2) Gandalf says of Sauron: “That we should wish to cast him down and have no one in his place is not a thought that occurs in his mind. That we should try to destroy the Ring itself has not yet entered into his darkest dream.” Why is Sauron incapable of imagining this?

3) What is the “long sorrow” (as Legolas puts it) of the Onodrim (Ents)? How does their experience relate to Tolkien’s thematic concerns with married love and the necessity of self-sacrifice (vs. selfishness) in defense of a shared land or country?

Fellowship of the Ring, Book II, Chap. 6-10


Uni Kim – FOTR, Book II, Chap. 6 “Lothlórien”

1) Frodo says that Lorien is a world out of the past. Explain why you think he believes this. Does that make the Elves living in Lorien trustworthy?

2) Frodo says that when he walks through Naith, he feels that he has entered the lost world of the Elder days, even though he can not see anything. Why do you think he feels this way, and do you believe it is the world of the Elder days?

Christine Danielsson – FOTR, Book II, Chap. 7 “The Mirror of Galadriel”

1) What happened when Galadriel took Frodo and Sam to the basin? What did they see?

2) What did Frodo find on Galadriel’s hand? What does she tell him about that ring? How does Frodo handle the situation?

Iliana Hernandez – FOTR, Book II, Chap. 8 “Farewell to Lorien”

1. Galadriel presents gifts to each member of the company, all of which will aid them in their journey, except for the gifts of Sam and Gimli. Why are these gifts so different than the other gifts? What is the significance in the dust for Galadriel’s garden for Sam and the three golden hairs for Gimli?

2. What is the significance in Boromir’s behavior and his comment about throwing away the ring? What is his reasoning behind this? Is he an actual threat or is this just Frodo’s possessiveness over the ring taking over?

India Rangel – FOTR, Book II, Chap. 9 “The Great River”

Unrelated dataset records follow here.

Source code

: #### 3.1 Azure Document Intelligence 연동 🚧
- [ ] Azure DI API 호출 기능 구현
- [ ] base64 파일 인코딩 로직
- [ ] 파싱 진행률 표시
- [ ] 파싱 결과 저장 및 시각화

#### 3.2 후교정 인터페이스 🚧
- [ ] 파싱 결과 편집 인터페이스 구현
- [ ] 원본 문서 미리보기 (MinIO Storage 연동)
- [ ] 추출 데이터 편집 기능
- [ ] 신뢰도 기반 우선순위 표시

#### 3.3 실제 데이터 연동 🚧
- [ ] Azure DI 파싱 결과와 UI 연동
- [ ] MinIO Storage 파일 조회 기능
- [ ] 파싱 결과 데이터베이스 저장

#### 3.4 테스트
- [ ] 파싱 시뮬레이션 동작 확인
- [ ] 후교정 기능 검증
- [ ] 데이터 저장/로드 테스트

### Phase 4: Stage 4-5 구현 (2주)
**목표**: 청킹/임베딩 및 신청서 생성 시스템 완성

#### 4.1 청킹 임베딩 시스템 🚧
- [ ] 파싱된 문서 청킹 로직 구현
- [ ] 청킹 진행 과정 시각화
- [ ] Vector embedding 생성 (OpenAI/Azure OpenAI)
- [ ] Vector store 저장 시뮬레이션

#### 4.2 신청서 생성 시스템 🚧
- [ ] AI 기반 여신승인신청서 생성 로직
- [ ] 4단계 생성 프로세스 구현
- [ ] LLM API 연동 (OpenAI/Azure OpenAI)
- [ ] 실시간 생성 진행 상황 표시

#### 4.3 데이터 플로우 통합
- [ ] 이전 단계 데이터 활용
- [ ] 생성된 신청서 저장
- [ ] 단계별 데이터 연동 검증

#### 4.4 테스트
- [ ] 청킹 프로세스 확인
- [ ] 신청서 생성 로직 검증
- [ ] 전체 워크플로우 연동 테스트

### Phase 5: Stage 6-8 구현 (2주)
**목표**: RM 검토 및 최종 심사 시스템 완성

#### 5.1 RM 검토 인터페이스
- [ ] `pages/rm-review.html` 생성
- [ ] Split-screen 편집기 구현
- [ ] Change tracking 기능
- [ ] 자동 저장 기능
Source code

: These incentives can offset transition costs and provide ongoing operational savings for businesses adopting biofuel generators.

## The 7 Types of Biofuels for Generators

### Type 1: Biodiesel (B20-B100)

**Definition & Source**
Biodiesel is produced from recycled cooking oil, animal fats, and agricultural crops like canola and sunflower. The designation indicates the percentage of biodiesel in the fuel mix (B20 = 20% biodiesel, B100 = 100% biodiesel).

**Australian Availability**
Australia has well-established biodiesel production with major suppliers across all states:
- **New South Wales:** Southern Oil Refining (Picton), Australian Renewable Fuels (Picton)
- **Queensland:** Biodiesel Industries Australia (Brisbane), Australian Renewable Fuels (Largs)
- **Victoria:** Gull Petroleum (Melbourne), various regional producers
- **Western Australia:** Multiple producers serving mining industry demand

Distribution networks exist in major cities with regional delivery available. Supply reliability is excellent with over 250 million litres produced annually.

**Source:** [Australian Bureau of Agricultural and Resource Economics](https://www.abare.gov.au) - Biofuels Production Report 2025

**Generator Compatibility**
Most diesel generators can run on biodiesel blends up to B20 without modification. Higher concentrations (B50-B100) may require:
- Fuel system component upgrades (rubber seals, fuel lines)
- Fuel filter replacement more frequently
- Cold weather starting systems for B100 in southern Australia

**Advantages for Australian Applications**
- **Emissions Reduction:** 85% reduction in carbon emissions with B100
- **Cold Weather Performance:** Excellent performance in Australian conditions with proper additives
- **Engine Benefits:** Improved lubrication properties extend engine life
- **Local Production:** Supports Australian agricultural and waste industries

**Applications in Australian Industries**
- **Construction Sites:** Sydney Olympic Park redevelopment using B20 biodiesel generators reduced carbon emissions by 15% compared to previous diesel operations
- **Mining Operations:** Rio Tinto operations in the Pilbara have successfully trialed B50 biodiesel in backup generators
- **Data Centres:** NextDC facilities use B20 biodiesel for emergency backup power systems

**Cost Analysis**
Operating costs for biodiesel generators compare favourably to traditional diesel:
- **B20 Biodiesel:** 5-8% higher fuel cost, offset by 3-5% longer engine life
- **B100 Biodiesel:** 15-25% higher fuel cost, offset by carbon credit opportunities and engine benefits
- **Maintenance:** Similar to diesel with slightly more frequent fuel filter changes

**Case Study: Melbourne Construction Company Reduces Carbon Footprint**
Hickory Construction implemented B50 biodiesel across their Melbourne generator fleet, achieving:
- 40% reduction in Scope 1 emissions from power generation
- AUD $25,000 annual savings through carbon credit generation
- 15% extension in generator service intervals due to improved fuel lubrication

1) In “Farewell to Lorien,” Galadriel’s ship is carved in the likeness of swan – a bird which is often associated with beauty and grace.  However, in the beginning of this chapter, large black swans fly over the fellowship, adding to the mournful appearance of their surroundings.  Why do you think Tolkien used swans in both of these instances, and what could they represent?

2) Throughout the story, many characters say the name “Elbereth Gilthoniel” in the presence of great evil. In this chapter, Legolas calls out the name before he shoots the “great winged creature” of the sky. Do you think Tolkien intended these words to be prayer-like or to have some other special meaning?

Dr. B – FOTR, Book II, Chap. 10 “The Breaking of the Fellowship”

1) What breaks the Fellowship?

2) When Frodo puts on the Ring, what does he see? What sees him?

3) Does Frodo succeed in going on alone? Toward Mordor? Why not?